TRY IT
Exclude all pictures from your copy of the data below, which should otherwise match exactly.

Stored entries
__________
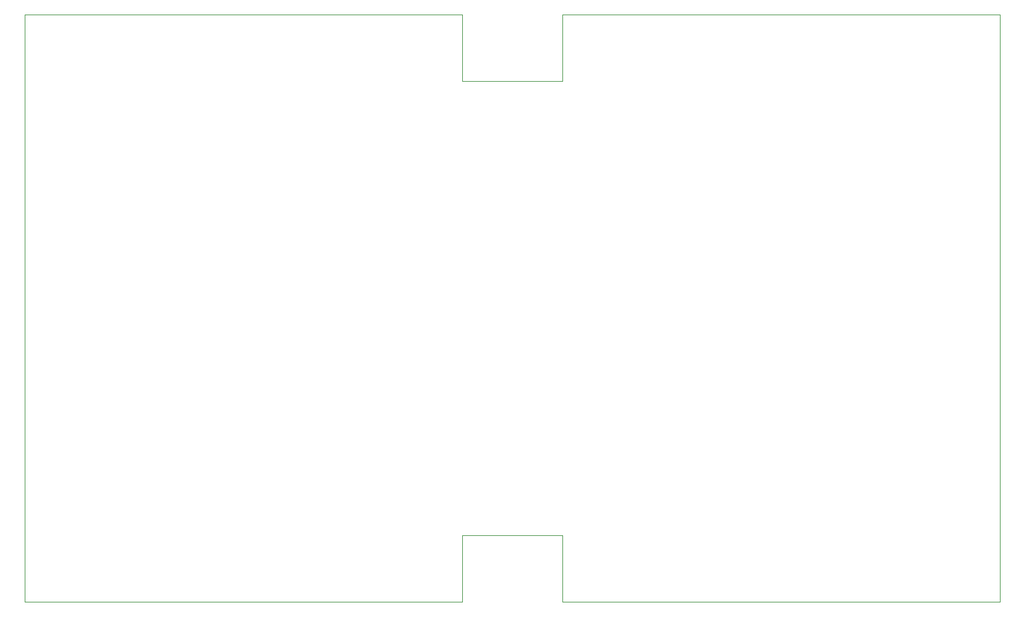
<source format=gbr>
%TF.GenerationSoftware,KiCad,Pcbnew,7.0.9*%
%TF.CreationDate,2024-01-02T09:01:56+07:00*%
%TF.ProjectId,Waterbox 2.1,57617465-7262-46f7-9820-322e312e6b69,rev?*%
%TF.SameCoordinates,Original*%
%TF.FileFunction,Profile,NP*%
%FSLAX46Y46*%
G04 Gerber Fmt 4.6, Leading zero omitted, Abs format (unit mm)*
G04 Created by KiCad (PCBNEW 7.0.9) date 2024-01-02 09:01:56*
%MOMM*%
%LPD*%
G01*
G04 APERTURE LIST*
%TA.AperFunction,Profile*%
%ADD10C,0.100000*%
%TD*%
G04 APERTURE END LIST*
D10*
X118873000Y-61746274D02*
X132208000Y-61746274D01*
X132208000Y-61746274D02*
X132208000Y-52856274D01*
X118873000Y-131342274D02*
X60453000Y-131342274D01*
X190628000Y-52856274D02*
X190628000Y-131342274D01*
X118873000Y-52856274D02*
X118873000Y-61746274D01*
X190628000Y-131342274D02*
X132208000Y-131342274D01*
X132208000Y-131342274D02*
X132208000Y-122452274D01*
X132208000Y-122452274D02*
X118873000Y-122452274D01*
X60453000Y-52856274D02*
X118873000Y-52856274D01*
X118873000Y-122452274D02*
X118873000Y-131342274D01*
X60453000Y-131342274D02*
X60453000Y-52856274D01*
X132208000Y-52856274D02*
X190628000Y-52856274D01*
M02*

</source>
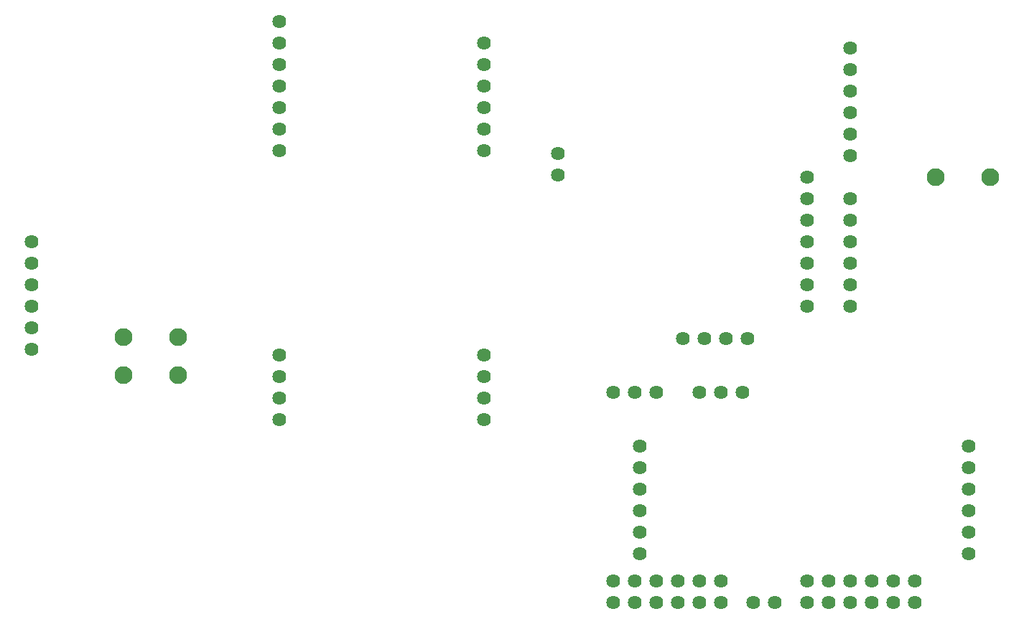
<source format=gbr>
G04 #@! TF.GenerationSoftware,KiCad,Pcbnew,(5.0.0-rc2-dev-319-g0ded476)*
G04 #@! TF.CreationDate,2018-08-03T18:05:57-07:00*
G04 #@! TF.ProjectId,paranoids-hackme-1,706172616E6F6964732D6861636B6D65,B-eco1*
G04 #@! TF.SameCoordinates,Original*
G04 #@! TF.FileFunction,Soldermask,Bot*
G04 #@! TF.FilePolarity,Negative*
%FSLAX46Y46*%
G04 Gerber Fmt 4.6, Leading zero omitted, Abs format (unit mm)*
G04 Created by KiCad (PCBNEW (5.0.0-rc2-dev-319-g0ded476)) date Friday, August 03, 2018 at 06:05:57 PM*
%MOMM*%
%LPD*%
G01*
G04 APERTURE LIST*
%ADD10C,1.625600*%
%ADD11C,2.101600*%
G04 APERTURE END LIST*
D10*
X166243000Y-57531000D03*
X166243000Y-54991000D03*
X133350000Y-39370000D03*
X133350000Y-41910000D03*
X133350000Y-44450000D03*
X133350000Y-46990000D03*
X133350000Y-49530000D03*
X133350000Y-52070000D03*
X133350000Y-54610000D03*
X200660000Y-60325000D03*
X200660000Y-62865000D03*
X200660000Y-65405000D03*
X200660000Y-67945000D03*
X200660000Y-70485000D03*
X200660000Y-73025000D03*
X189230000Y-107950000D03*
X191770000Y-107950000D03*
X195580000Y-57785000D03*
X195580000Y-60325000D03*
X195580000Y-62865000D03*
X195580000Y-65405000D03*
X195580000Y-67945000D03*
X195580000Y-70485000D03*
X195580000Y-73025000D03*
X177800000Y-83185000D03*
X175260000Y-83185000D03*
X172720000Y-83185000D03*
X187960000Y-83185000D03*
X185420000Y-83185000D03*
X182880000Y-83185000D03*
X188595000Y-76835000D03*
X186055000Y-76835000D03*
X183515000Y-76835000D03*
X180975000Y-76835000D03*
X133350000Y-86360000D03*
X133350000Y-83820000D03*
X133350000Y-81280000D03*
X133350000Y-78740000D03*
X157480000Y-86360000D03*
X157480000Y-83820000D03*
X157480000Y-81280000D03*
X157480000Y-78740000D03*
X200660000Y-42545000D03*
X200660000Y-45085000D03*
X200660000Y-47625000D03*
X200660000Y-50165000D03*
X200660000Y-52705000D03*
X200660000Y-55245000D03*
X104140000Y-65405000D03*
X104140000Y-67945000D03*
X104140000Y-70485000D03*
X104140000Y-73025000D03*
X104140000Y-75565000D03*
X104140000Y-78105000D03*
X175895000Y-102235000D03*
X175895000Y-99695000D03*
X175895000Y-97155000D03*
X175895000Y-94615000D03*
X175895000Y-92075000D03*
X175895000Y-89535000D03*
X157480000Y-41910000D03*
X157480000Y-44450000D03*
X157480000Y-46990000D03*
X157480000Y-49530000D03*
X157480000Y-52070000D03*
X157480000Y-54610000D03*
X214630000Y-102235000D03*
X214630000Y-99695000D03*
X214630000Y-97155000D03*
X214630000Y-94615000D03*
X214630000Y-92075000D03*
X214630000Y-89535000D03*
D11*
X217245000Y-57785000D03*
X210745000Y-57785000D03*
X114990000Y-81150000D03*
X114990000Y-76650000D03*
X121490000Y-81150000D03*
X121490000Y-76650000D03*
D10*
X172720000Y-105410000D03*
X175260000Y-105410000D03*
X175260000Y-107950000D03*
X172720000Y-107950000D03*
X180340000Y-107950000D03*
X182880000Y-107950000D03*
X185420000Y-107950000D03*
X185420000Y-105410000D03*
X182880000Y-105410000D03*
X180340000Y-105410000D03*
X177800000Y-107950000D03*
X177800000Y-105410000D03*
X195580000Y-105410000D03*
X198120000Y-105410000D03*
X198120000Y-107950000D03*
X195580000Y-107950000D03*
X203200000Y-107950000D03*
X205740000Y-107950000D03*
X208280000Y-107950000D03*
X208280000Y-105410000D03*
X205740000Y-105410000D03*
X203200000Y-105410000D03*
X200660000Y-107950000D03*
X200660000Y-105410000D03*
M02*

</source>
__________
EXERCISE ANSWER
<source format=gbr>
%TF.GenerationSoftware,KiCad,Pcbnew,7.0.9*%
%TF.CreationDate,2024-01-02T09:01:56+07:00*%
%TF.ProjectId,Waterbox 2.1,57617465-7262-46f7-9820-322e312e6b69,rev?*%
%TF.SameCoordinates,Original*%
%TF.FileFunction,Profile,NP*%
%FSLAX46Y46*%
G04 Gerber Fmt 4.6, Leading zero omitted, Abs format (unit mm)*
G04 Created by KiCad (PCBNEW 7.0.9) date 2024-01-02 09:01:56*
%MOMM*%
%LPD*%
G01*
G04 APERTURE LIST*
%TA.AperFunction,Profile*%
%ADD10C,0.100000*%
%TD*%
G04 APERTURE END LIST*
D10*
X118873000Y-61746274D02*
X132208000Y-61746274D01*
X132208000Y-61746274D02*
X132208000Y-52856274D01*
X118873000Y-131342274D02*
X60453000Y-131342274D01*
X190628000Y-52856274D02*
X190628000Y-131342274D01*
X118873000Y-52856274D02*
X118873000Y-61746274D01*
X190628000Y-131342274D02*
X132208000Y-131342274D01*
X132208000Y-131342274D02*
X132208000Y-122452274D01*
X132208000Y-122452274D02*
X118873000Y-122452274D01*
X60453000Y-52856274D02*
X118873000Y-52856274D01*
X118873000Y-122452274D02*
X118873000Y-131342274D01*
X60453000Y-131342274D02*
X60453000Y-52856274D01*
X132208000Y-52856274D02*
X190628000Y-52856274D01*
M02*

</source>
<source format=gbr>
G04 #@! TF.GenerationSoftware,KiCad,Pcbnew,(5.0.0-rc2-dev-319-g0ded476)*
G04 #@! TF.CreationDate,2018-08-03T18:05:57-07:00*
G04 #@! TF.ProjectId,paranoids-hackme-1,706172616E6F6964732D6861636B6D65,B-eco1*
G04 #@! TF.SameCoordinates,Original*
G04 #@! TF.FileFunction,Soldermask,Bot*
G04 #@! TF.FilePolarity,Negative*
%FSLAX46Y46*%
G04 Gerber Fmt 4.6, Leading zero omitted, Abs format (unit mm)*
G04 Created by KiCad (PCBNEW (5.0.0-rc2-dev-319-g0ded476)) date Friday, August 03, 2018 at 06:05:57 PM*
%MOMM*%
%LPD*%
G01*
G04 APERTURE LIST*
%ADD10C,1.625600*%
%ADD11C,2.101600*%
G04 APERTURE END LIST*
D10*
X166243000Y-57531000D03*
X166243000Y-54991000D03*
X133350000Y-39370000D03*
X133350000Y-41910000D03*
X133350000Y-44450000D03*
X133350000Y-46990000D03*
X133350000Y-49530000D03*
X133350000Y-52070000D03*
X133350000Y-54610000D03*
X200660000Y-60325000D03*
X200660000Y-62865000D03*
X200660000Y-65405000D03*
X200660000Y-67945000D03*
X200660000Y-70485000D03*
X200660000Y-73025000D03*
X189230000Y-107950000D03*
X191770000Y-107950000D03*
X195580000Y-57785000D03*
X195580000Y-60325000D03*
X195580000Y-62865000D03*
X195580000Y-65405000D03*
X195580000Y-67945000D03*
X195580000Y-70485000D03*
X195580000Y-73025000D03*
X177800000Y-83185000D03*
X175260000Y-83185000D03*
X172720000Y-83185000D03*
X187960000Y-83185000D03*
X185420000Y-83185000D03*
X182880000Y-83185000D03*
X188595000Y-76835000D03*
X186055000Y-76835000D03*
X183515000Y-76835000D03*
X180975000Y-76835000D03*
X133350000Y-86360000D03*
X133350000Y-83820000D03*
X133350000Y-81280000D03*
X133350000Y-78740000D03*
X157480000Y-86360000D03*
X157480000Y-83820000D03*
X157480000Y-81280000D03*
X157480000Y-78740000D03*
X200660000Y-42545000D03*
X200660000Y-45085000D03*
X200660000Y-47625000D03*
X200660000Y-50165000D03*
X200660000Y-52705000D03*
X200660000Y-55245000D03*
X104140000Y-65405000D03*
X104140000Y-67945000D03*
X104140000Y-70485000D03*
X104140000Y-73025000D03*
X104140000Y-75565000D03*
X104140000Y-78105000D03*
X175895000Y-102235000D03*
X175895000Y-99695000D03*
X175895000Y-97155000D03*
X175895000Y-94615000D03*
X175895000Y-92075000D03*
X175895000Y-89535000D03*
X157480000Y-41910000D03*
X157480000Y-44450000D03*
X157480000Y-46990000D03*
X157480000Y-49530000D03*
X157480000Y-52070000D03*
X157480000Y-54610000D03*
X214630000Y-102235000D03*
X214630000Y-99695000D03*
X214630000Y-97155000D03*
X214630000Y-94615000D03*
X214630000Y-92075000D03*
X214630000Y-89535000D03*
D11*
X217245000Y-57785000D03*
X210745000Y-57785000D03*
X114990000Y-81150000D03*
X114990000Y-76650000D03*
X121490000Y-81150000D03*
X121490000Y-76650000D03*
D10*
X172720000Y-105410000D03*
X175260000Y-105410000D03*
X175260000Y-107950000D03*
X172720000Y-107950000D03*
X180340000Y-107950000D03*
X182880000Y-107950000D03*
X185420000Y-107950000D03*
X185420000Y-105410000D03*
X182880000Y-105410000D03*
X180340000Y-105410000D03*
X177800000Y-107950000D03*
X177800000Y-105410000D03*
X195580000Y-105410000D03*
X198120000Y-105410000D03*
X198120000Y-107950000D03*
X195580000Y-107950000D03*
X203200000Y-107950000D03*
X205740000Y-107950000D03*
X208280000Y-107950000D03*
X208280000Y-105410000D03*
X205740000Y-105410000D03*
X203200000Y-105410000D03*
X200660000Y-107950000D03*
X200660000Y-105410000D03*
M02*

</source>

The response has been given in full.